Berakhirlah cerita itu dengan pelajaran mendalam tentang keluarga. Semakin modern sebuah komunitas, semakin hilang ikatan-ikatan sosial yang ada di dalamnya.. Money we still can find lah, but RELATIONSHIP should be maintained, even it looks so 'borderless'..

Di balik segala duka sosial yang menyertai, komitmen akan modernitas-profesional dijawab dengan tegas oleh Pemerintah Singapore. Pembangunan untuk meningkatkan kualitas hidup warga tetap dilakukan. Contohnya Marina Bay yang dulunya laut diuruk menjadi daratan, dibangunkan fasilitas yang terus serba baru dan menarik. Ruang-ruang publik dihidupkan dengan amenities yang layak guna meningkatkan intensitas kegiatan sosial warga. Komersial distrik terus dipercantik dan dimudahkan aksesnya sehingga selalu ramai. Turis terus berdatangan dengan promosi yang gencar dan atraktif. Pilihan yang benar2 diambil dengan membayar segala resikonya..

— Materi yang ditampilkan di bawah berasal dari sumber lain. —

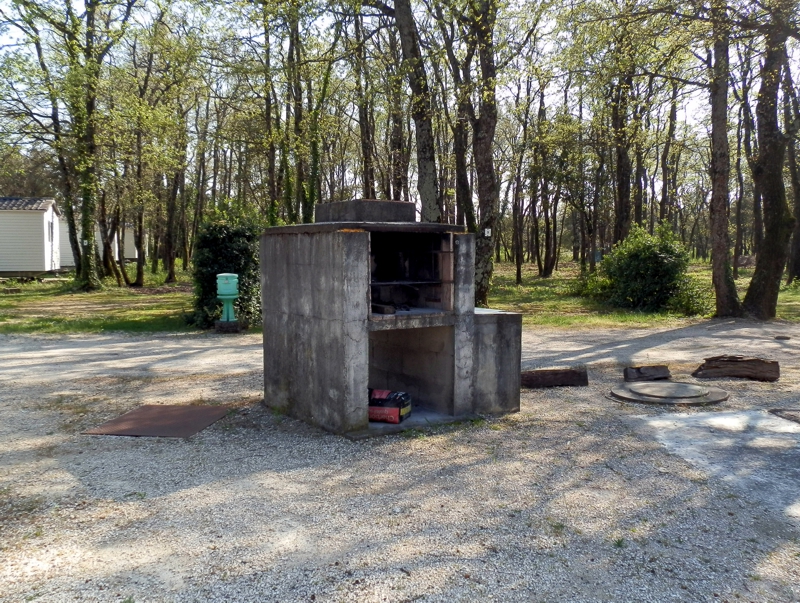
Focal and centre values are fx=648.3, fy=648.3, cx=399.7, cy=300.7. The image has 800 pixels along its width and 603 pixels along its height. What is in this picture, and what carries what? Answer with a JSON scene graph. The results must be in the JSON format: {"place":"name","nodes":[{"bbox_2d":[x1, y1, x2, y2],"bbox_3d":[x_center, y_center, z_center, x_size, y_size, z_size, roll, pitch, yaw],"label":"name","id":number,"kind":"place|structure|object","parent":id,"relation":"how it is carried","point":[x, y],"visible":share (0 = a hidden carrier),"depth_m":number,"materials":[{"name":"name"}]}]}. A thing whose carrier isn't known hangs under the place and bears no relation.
{"place":"outdoors","nodes":[
{"label":"outdoors","id":0,"kind":"place"},
{"bbox_2d":[258,0,278,224],"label":"tree","id":1,"kind":"object","parent":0,"point":[271,174],"visible":0.84,"depth_m":20.06,"materials":[{"name":"green plant"}]},
{"bbox_2d":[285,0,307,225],"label":"tree","id":2,"kind":"object","parent":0,"point":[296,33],"visible":0.8,"depth_m":19.12,"materials":[{"name":"green plant"}]},
{"bbox_2d":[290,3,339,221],"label":"tree","id":3,"kind":"object","parent":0,"point":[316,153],"visible":0.82,"depth_m":19.95,"materials":[{"name":"green plant"}]},
{"bbox_2d":[352,3,377,196],"bbox_3d":[-1.145,-5.595,20.274,1.112,8.845,1.169,-1,5,-14],"label":"tree","id":4,"kind":"object","parent":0,"point":[365,158],"visible":0.77,"depth_m":20.08,"materials":[{"name":"brown plant"}]},
{"bbox_2d":[0,314,799,602],"label":"gravel ground","id":5,"kind":"structure","parent":0,"point":[173,496],"materials":[{"name":"grey gravel"}]},
{"bbox_2d":[82,404,231,437],"bbox_3d":[-2.101,1.052,5.768,1.001,0.026,1.069,-1,5,-14],"label":"metal plate","id":6,"kind":"object","parent":5,"relation":"on","point":[140,413],"visible":0.97,"depth_m":5.65,"materials":[{"name":"brown metal"}]},
{"bbox_2d":[214,319,239,332],"bbox_3d":[-3.160,0.469,11.824,0.434,0.238,0.415,-1,5,-14],"label":"base","id":7,"kind":"object","parent":5,"relation":"on","point":[229,323],"visible":0.79,"depth_m":11.64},
{"bbox_2d":[215,272,239,321],"bbox_3d":[-2.977,-0.060,11.204,0.386,0.863,0.367,0,4,-3],"label":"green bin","id":8,"kind":"object","parent":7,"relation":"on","point":[227,290],"visible":0.99,"depth_m":11.07,"materials":[{"name":"green plastic"}]},
{"bbox_2d":[258,202,522,436],"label":"barbecue","id":9,"kind":"object","parent":5,"relation":"on","point":[355,356],"visible":0.97,"depth_m":5.76,"materials":[{"name":"grey concrete"}]},
{"bbox_2d":[316,199,415,222],"bbox_3d":[-0.320,-0.787,5.903,0.730,0.204,0.742,-1,5,-14],"label":"concrete block","id":10,"kind":"structure","parent":9,"relation":"on","point":[405,204],"depth_m":5.60,"materials":[{"name":"grey concrete"}]},
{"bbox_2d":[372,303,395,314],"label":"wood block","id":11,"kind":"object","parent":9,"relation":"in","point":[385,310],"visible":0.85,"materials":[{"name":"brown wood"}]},
{"bbox_2d":[368,389,411,422],"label":"charcoal bag","id":12,"kind":"object","parent":9,"relation":"in","point":[385,403],"visible":0.86,"depth_m":5.65,"materials":[{"name":"red paper"}]},
{"bbox_2d":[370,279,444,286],"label":"grill grate","id":13,"kind":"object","parent":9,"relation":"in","point":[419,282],"visible":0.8,"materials":[{"name":"black metal"}]},
{"bbox_2d":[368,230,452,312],"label":"opening","id":14,"kind":"object","parent":9,"relation":"in","point":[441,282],"visible":0.69,"depth_m":5.82,"materials":[{"name":"black metal"}]},
{"bbox_2d":[520,367,587,388],"bbox_3d":[1.658,0.849,7.162,0.841,0.182,0.239,-1,5,-14],"label":"log","id":15,"kind":"object","parent":5,"relation":"on","point":[545,383],"visible":0.95,"depth_m":7.08,"materials":[{"name":"brown wood"}]},
{"bbox_2d":[623,364,670,380],"bbox_3d":[2.849,0.826,7.479,0.570,0.164,0.222,-1,5,-14],"label":"log","id":16,"kind":"object","parent":5,"relation":"on","point":[652,373],"visible":1,"depth_m":7.39,"materials":[{"name":"brown wood"}]},
{"bbox_2d":[608,381,728,405],"bbox_3d":[2.796,0.950,6.852,1.212,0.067,1.212,-1,5,-14],"label":"manhole cover","id":17,"kind":"object","parent":5,"relation":"on","point":[688,386],"visible":0.97,"depth_m":6.61,"materials":[{"name":"grey concrete"}]},
{"bbox_2d":[629,407,799,518],"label":"concrete slab","id":18,"kind":"structure","parent":5,"relation":"on","point":[689,419],"depth_m":4.93,"materials":[{"name":"grey concrete"}]},
{"bbox_2d":[693,355,779,381],"bbox_3d":[3.918,0.782,7.572,0.936,0.245,0.318,1,5,15],"label":"log","id":19,"kind":"object","parent":5,"relation":"on","point":[730,373],"visible":0.98,"depth_m":7.47,"materials":[{"name":"brown wood"}]},
{"bbox_2d":[774,334,790,339],"bbox_3d":[6.311,0.616,10.711,0.269,0.090,0.260,-1,5,-14],"label":"stone","id":20,"kind":"object","parent":5,"relation":"on","point":[780,337],"visible":0.98,"depth_m":10.64,"materials":[{"name":"stone"}]},
{"bbox_2d":[768,408,799,423],"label":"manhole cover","id":21,"kind":"object","parent":5,"relation":"on","point":[794,416],"visible":0.97,"depth_m":5.89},
{"bbox_2d":[0,0,799,166],"label":"sky","id":22,"kind":"structure","parent":0,"point":[353,126],"materials":[{"name":"white"}]},
{"bbox_2d":[1,258,799,334],"label":"lawn","id":23,"kind":"structure","parent":0,"point":[789,289],"materials":[{"name":"green plant"}]},
{"bbox_2d":[0,196,61,276],"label":"mobile home","id":24,"kind":"object","parent":23,"relation":"on","point":[41,267],"visible":0.91,"depth_m":26.59,"materials":[{"name":"white plastic"}]},
{"bbox_2d":[47,217,54,243],"bbox_3d":[-13.956,-2.804,25.833,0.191,1.150,0.974,-1,5,-14],"label":"window","id":25,"kind":"structure","parent":24,"relation":"in","point":[51,226],"depth_m":25.98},
{"bbox_2d":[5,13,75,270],"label":"tree","id":26,"kind":"object","parent":23,"relation":"on","point":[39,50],"visible":0.83,"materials":[{"name":"plant"}]},
{"bbox_2d":[54,214,137,269],"bbox_3d":[-18.317,-3.536,38.056,5.488,3.113,4.072,-1,5,-14],"label":"mobile home","id":27,"kind":"object","parent":23,"relation":"on","point":[133,255],"visible":0.45,"depth_m":36.68,"materials":[{"name":"white wood"}]},
{"bbox_2d":[65,0,137,289],"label":"tree","id":28,"kind":"object","parent":23,"relation":"on","point":[84,206],"visible":0.99,"depth_m":20.37,"materials":[{"name":"green plant"}]},
{"bbox_2d":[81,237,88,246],"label":"sign","id":29,"kind":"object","parent":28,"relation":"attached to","point":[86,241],"visible":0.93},
{"bbox_2d":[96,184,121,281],"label":"tree","id":30,"kind":"object","parent":23,"relation":"on","point":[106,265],"visible":0.69,"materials":[{"name":"brown plant"}]},
{"bbox_2d":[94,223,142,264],"label":"mobile home","id":31,"kind":"object","parent":23,"relation":"on","point":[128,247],"visible":0.43,"materials":[{"name":"white wood"}]},
{"bbox_2d":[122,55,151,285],"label":"tree","id":32,"kind":"object","parent":23,"relation":"on","point":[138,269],"visible":0.97,"depth_m":22.67,"materials":[{"name":"plant"}]},
{"bbox_2d":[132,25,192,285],"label":"tree","id":33,"kind":"object","parent":23,"relation":"on","point":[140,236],"visible":0.99,"depth_m":22.77,"materials":[{"name":"green plant"}]},
{"bbox_2d":[187,205,262,328],"bbox_3d":[-3.293,-0.657,12.607,1.734,2.327,1.675,-1,5,-14],"label":"shrub","id":34,"kind":"object","parent":23,"relation":"on","point":[227,246],"visible":0.68,"depth_m":12.15,"materials":[{"name":"green plant"}]},
{"bbox_2d":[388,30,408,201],"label":"tree","id":35,"kind":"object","parent":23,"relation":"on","point":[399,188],"visible":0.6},
{"bbox_2d":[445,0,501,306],"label":"tree","id":36,"kind":"object","parent":23,"relation":"on","point":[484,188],"visible":0.97,"depth_m":14.49,"materials":[{"name":"plant"}]},
{"bbox_2d":[484,227,491,236],"bbox_3d":[1.744,-1.357,12.910,0.147,0.191,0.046,-1,5,-14],"label":"sign","id":37,"kind":"object","parent":36,"relation":"attached to","point":[489,231],"visible":0.95,"depth_m":12.89,"materials":[{"name":"white"}]},
{"bbox_2d":[511,88,528,283],"bbox_3d":[4.596,-4.602,25.258,0.990,7.642,1.155,-1,5,-14],"label":"tree","id":38,"kind":"object","parent":23,"relation":"on","point":[518,264],"visible":0.98,"depth_m":25.21,"materials":[{"name":"plant"}]},
{"bbox_2d":[533,85,557,276],"bbox_3d":[6.562,-5.591,29.678,1.937,8.593,2.149,-1,5,-14],"label":"tree","id":39,"kind":"object","parent":23,"relation":"on","point":[548,229],"visible":0.98,"depth_m":29.56,"materials":[{"name":"brown plant"}]},
{"bbox_2d":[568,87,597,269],"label":"tree","id":40,"kind":"object","parent":23,"relation":"on","point":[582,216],"visible":0.96,"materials":[{"name":"plant"}]},
{"bbox_2d":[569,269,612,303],"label":"shrub","id":41,"kind":"object","parent":23,"relation":"on","point":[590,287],"visible":0.57,"depth_m":17.04,"materials":[{"name":"green plant"}]},
{"bbox_2d":[606,32,635,245],"bbox_3d":[7.089,-5.199,20.570,2.691,9.364,2.956,-1,5,-14],"label":"tree","id":42,"kind":"object","parent":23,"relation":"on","point":[621,176],"visible":0.84,"depth_m":20.31,"materials":[{"name":"plant"}]},
{"bbox_2d":[593,222,707,313],"bbox_3d":[5.835,-0.737,15.342,2.620,2.143,2.570,-1,5,-14],"label":"shrub","id":43,"kind":"object","parent":23,"relation":"on","point":[666,260],"visible":0.94,"depth_m":14.83,"materials":[{"name":"green plant"}]},
{"bbox_2d":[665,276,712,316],"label":"shrub","id":44,"kind":"object","parent":23,"relation":"on","point":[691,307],"visible":0.54,"depth_m":13.91,"materials":[{"name":"green plant"}]},
{"bbox_2d":[706,0,742,317],"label":"tree","id":45,"kind":"object","parent":23,"relation":"on","point":[723,219],"visible":0.98,"depth_m":13.46,"materials":[{"name":"plant"}]},
{"bbox_2d":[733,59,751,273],"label":"tree","id":46,"kind":"object","parent":23,"relation":"on","point":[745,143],"visible":0.72,"depth_m":28.78,"materials":[{"name":"brown plant"}]},
{"bbox_2d":[740,0,798,320],"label":"tree","id":47,"kind":"object","parent":23,"relation":"on","point":[765,260],"visible":0.99,"depth_m":13.11,"materials":[{"name":"plant"}]},
{"bbox_2d":[783,55,799,284],"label":"tree","id":48,"kind":"object","parent":23,"relation":"on","point":[797,247],"visible":0.81,"depth_m":21.72,"materials":[{"name":"brown plant"}]},
{"bbox_2d":[391,0,442,223],"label":"tree","id":49,"kind":"object","parent":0,"point":[414,90],"visible":0.88,"depth_m":13.26,"materials":[{"name":"plant"}]},
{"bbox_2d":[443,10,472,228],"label":"tree","id":50,"kind":"object","parent":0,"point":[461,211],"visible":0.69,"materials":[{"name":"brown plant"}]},
{"bbox_2d":[658,78,679,228],"bbox_3d":[10.616,-5.640,25.683,0.822,8.077,0.937,-1,5,-14],"label":"tree","id":51,"kind":"object","parent":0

Bangunan dan lansekap tengaran dibangun secara serius dengan setting yang hampir mirip landmark2 dunia yang sukses. Esplanade mengadopsi Sidney Opera House, Singapore Eye mencontek London Eye, Orchard yang sekondang Champs-Élysées di Paris. Cukup cerdas, belajar dari kesuksesan orang lain :D
Kalau gw lihat dari satu kasus, perencanaan perumahan misalnya. Pembangunan di Singapore awalnya berfokus pada implementasi standard dan pengadaan fasilitas dan pendukungnya asal ada aja dulu dan sesuai ketentuan. Baru kemudian ditingkatkan kualitas dengan sentuhan seni dan perbaikan mutu material serta penambahan kelengkapannya. Misalnya rumah tinggal, awalnya tahun 60-70-an, Semua keluarga direncanakan untuk dapat rumah saja dulu. Fisiknya ga jauh beda dengan rusun di Jakarta sekarang, sangat standard. Untuk pergerakan vertikal, semua menggunakan tangga. setelah program ini selesai dilanjutkan dengan program upgrading. Fasad direncanakan kembali dengan pengecatan, pengubahan material baru. Tangga diubah menjadi lift. Taman sekitar hunian ditata kembali dengan perencanaan lansekap yang baik dsb.
Program upgrading ini terus dilakukan. Perkembangan terbaru muncul beragam tipologi dari hunian ini. Ada flat untuk yang standard, Apartment untuk kelas menengah, dan Condo untuk kelas premium. Semakin tinggi kelas huniannya, semakin dilengkapi dengan fasilitas yang lebih baik, seperti taman, kolam renang, gymnasium, dll.

*Still wondering and comparing to Indonesia* Akankah suatu saat Jakarta, Surabaya, Medan, Bandung, Semarang, Malang, dan Denpasar bisa serapih ini?
Perumahan masih sibuk berkutat tentang pengadaan saja. Belum bergerak ke perbaikan dan kemungkinan lanjutan keuntungan pemerintah kota untuk mengendalikan bisnis property guna kepentingan rakyat.
Dan masalah lain yang tak kalah penting. Yaitu transportasi publik yang memudahkan pergerakan warga. Juga ruang-ruang publik tempat warga meningkatkan kegiatan sosial dan merasa menjadi bagian dari sebuah komunitas.
Wohoho.. pekerjaan yang sangat panjang yang perlu kita lakukan. Kalau sekarang kita rintis, mungkin anak cucu kita yang baru merasakan hasilnya.. :D

Gw jadi ingat waktu dulu jaman kuliah Pak Danis pernah berkata, 'bila ingin lihat keseriusan pemerintah lokal membangun kualitas kotanya. berjalanlah.. rasakan ruang-ruang skala manusia, di jalur pedestriannya.. di jalur2 transportasi publiknya.. ruang2 publiknya.. kejelasan sistem informasinya (plang2 daerah, jalur2 MRT, billboard2 iklan, dsebagainya).
selama mengalami ruang publik di kota ini, lumayan jelas. Menuju satu titik pun jauh lebih mudah dibanding kita ada di tengah Kampung Rambutan mau ke Lebak Bulus, Again my friends, Let's Fight!